- _RECORDS_:
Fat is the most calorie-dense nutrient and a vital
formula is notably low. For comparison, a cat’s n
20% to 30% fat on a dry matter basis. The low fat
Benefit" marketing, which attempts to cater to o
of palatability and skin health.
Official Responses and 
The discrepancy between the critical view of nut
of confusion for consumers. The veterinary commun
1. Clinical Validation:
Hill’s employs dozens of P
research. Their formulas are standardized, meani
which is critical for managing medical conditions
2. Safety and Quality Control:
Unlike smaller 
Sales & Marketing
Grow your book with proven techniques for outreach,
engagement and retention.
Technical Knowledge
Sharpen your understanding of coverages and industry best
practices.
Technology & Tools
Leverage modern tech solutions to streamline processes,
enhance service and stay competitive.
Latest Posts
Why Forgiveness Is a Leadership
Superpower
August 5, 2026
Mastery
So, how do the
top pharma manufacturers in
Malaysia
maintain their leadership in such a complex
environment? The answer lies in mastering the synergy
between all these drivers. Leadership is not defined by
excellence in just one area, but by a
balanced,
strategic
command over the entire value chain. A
...
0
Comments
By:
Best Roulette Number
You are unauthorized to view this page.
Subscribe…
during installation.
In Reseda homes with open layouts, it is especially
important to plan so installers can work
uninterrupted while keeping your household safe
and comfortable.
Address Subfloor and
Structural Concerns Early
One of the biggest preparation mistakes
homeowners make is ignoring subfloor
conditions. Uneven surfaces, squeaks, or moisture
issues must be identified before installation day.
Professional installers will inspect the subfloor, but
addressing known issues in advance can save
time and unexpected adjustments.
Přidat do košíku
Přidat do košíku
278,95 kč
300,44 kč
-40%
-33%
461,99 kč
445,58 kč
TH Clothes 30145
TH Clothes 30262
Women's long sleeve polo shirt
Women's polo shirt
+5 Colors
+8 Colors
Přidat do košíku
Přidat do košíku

- _DIRECTIVE_:
Give the entries again, from the line with "Fat is the most" up to and including the line with "Latest Posts", swapping "Sales & Marketing" for "Sales & Outreach" and leaving everything else as it is.

- _SOLUTION_:
Fat is the most calorie-dense nutrient and a vital
formula is notably low. For comparison, a cat’s n
20% to 30% fat on a dry matter basis. The low fat
Benefit" marketing, which attempts to cater to o
of palatability and skin health.
Official Responses and 
The discrepancy between the critical view of nut
of confusion for consumers. The veterinary commun
1. Clinical Validation:
Hill’s employs dozens of P
research. Their formulas are standardized, meani
which is critical for managing medical conditions
2. Safety and Quality Control:
Unlike smaller 
Sales & Outreach
Grow your book with proven techniques for outreach,
engagement and retention.
Technical Knowledge
Sharpen your understanding of coverages and industry best
practices.
Technology & Tools
Leverage modern tech solutions to streamline processes,
enhance service and stay competitive.
Latest Posts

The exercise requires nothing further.